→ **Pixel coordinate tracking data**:
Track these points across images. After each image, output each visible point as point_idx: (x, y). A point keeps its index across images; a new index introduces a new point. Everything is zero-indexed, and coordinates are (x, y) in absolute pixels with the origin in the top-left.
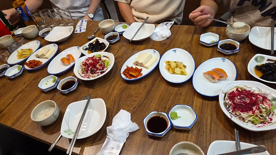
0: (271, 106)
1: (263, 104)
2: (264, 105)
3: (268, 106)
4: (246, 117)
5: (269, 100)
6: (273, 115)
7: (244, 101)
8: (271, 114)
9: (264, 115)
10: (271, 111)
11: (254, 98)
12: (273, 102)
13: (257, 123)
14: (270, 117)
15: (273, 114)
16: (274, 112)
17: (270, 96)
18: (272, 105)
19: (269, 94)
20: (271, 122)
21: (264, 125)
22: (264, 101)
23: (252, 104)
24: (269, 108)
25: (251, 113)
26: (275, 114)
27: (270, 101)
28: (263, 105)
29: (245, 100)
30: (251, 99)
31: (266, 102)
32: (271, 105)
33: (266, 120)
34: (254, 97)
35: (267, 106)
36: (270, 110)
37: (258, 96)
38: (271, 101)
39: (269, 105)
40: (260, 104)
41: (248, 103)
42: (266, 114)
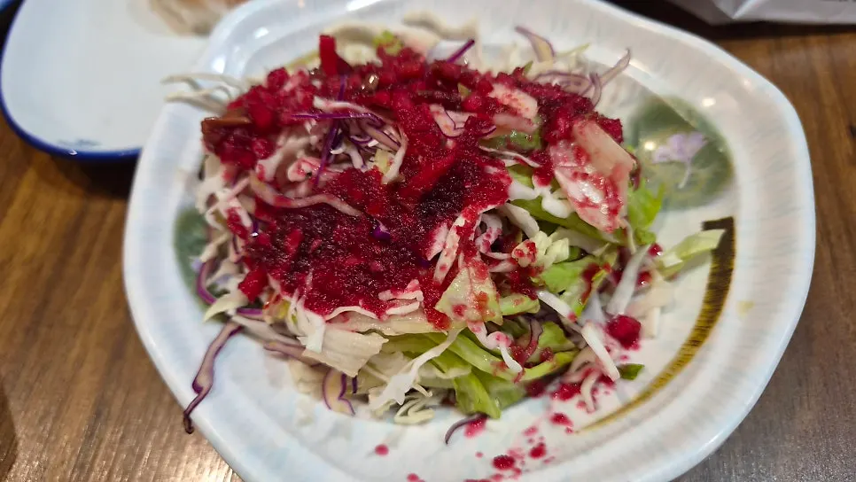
0: (626, 193)
1: (546, 176)
2: (556, 186)
3: (596, 197)
4: (361, 364)
5: (613, 128)
6: (644, 276)
7: (357, 161)
8: (631, 272)
9: (562, 307)
10: (633, 247)
11: (450, 122)
12: (649, 146)
13: (491, 405)
14: (623, 301)
15: (651, 263)
16: (655, 250)
17: (623, 94)
18: (635, 175)
19: (614, 72)
20: (628, 372)
21: (559, 419)
22: (554, 142)
23: (425, 197)
24: (613, 212)
25: (406, 312)
26: (661, 269)
27: (620, 141)
28: (545, 191)
29: (368, 154)
30: (423, 137)
31: (580, 154)
32: (624, 184)
33: (583, 357)
34: (450, 106)
35: (586, 203)
36: (624, 232)
37: (499, 92)
38: (627, 131)
39: (610, 187)
40: (520, 188)
41: (395, 185)
42: (576, 288)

→ **Prompt**:
Copy out every line above without change, dropping the pictures.

→ **Answer to the problem**:
Track these points across images. After each image, output each visible point as point_idx: (x, y). A point keeps its index across images; a new index introduces a new point. Everything is zero-indexed, and coordinates are (x, y) in absolute pixels with the origin in the top-left.
0: (271, 106)
1: (263, 104)
2: (264, 105)
3: (268, 106)
4: (246, 117)
5: (269, 100)
6: (273, 115)
7: (244, 101)
8: (271, 114)
9: (264, 115)
10: (271, 111)
11: (254, 98)
12: (273, 102)
13: (257, 123)
14: (270, 117)
15: (273, 114)
16: (274, 112)
17: (270, 96)
18: (272, 105)
19: (269, 94)
20: (271, 122)
21: (264, 125)
22: (264, 101)
23: (252, 104)
24: (269, 108)
25: (251, 113)
26: (275, 114)
27: (270, 101)
28: (263, 105)
29: (245, 100)
30: (251, 99)
31: (266, 102)
32: (271, 105)
33: (266, 120)
34: (254, 97)
35: (267, 106)
36: (270, 110)
37: (258, 96)
38: (271, 101)
39: (269, 105)
40: (260, 104)
41: (248, 103)
42: (266, 114)
0: (626, 193)
1: (546, 176)
2: (556, 186)
3: (596, 197)
4: (361, 364)
5: (613, 128)
6: (644, 276)
7: (357, 161)
8: (631, 272)
9: (562, 307)
10: (633, 247)
11: (450, 122)
12: (649, 146)
13: (491, 405)
14: (623, 301)
15: (651, 263)
16: (655, 250)
17: (623, 94)
18: (635, 175)
19: (614, 72)
20: (628, 372)
21: (559, 419)
22: (554, 142)
23: (425, 197)
24: (613, 212)
25: (406, 312)
26: (661, 269)
27: (620, 141)
28: (545, 191)
29: (368, 154)
30: (423, 137)
31: (580, 154)
32: (624, 184)
33: (583, 357)
34: (450, 106)
35: (586, 203)
36: (624, 232)
37: (499, 92)
38: (627, 131)
39: (610, 187)
40: (520, 188)
41: (395, 185)
42: (576, 288)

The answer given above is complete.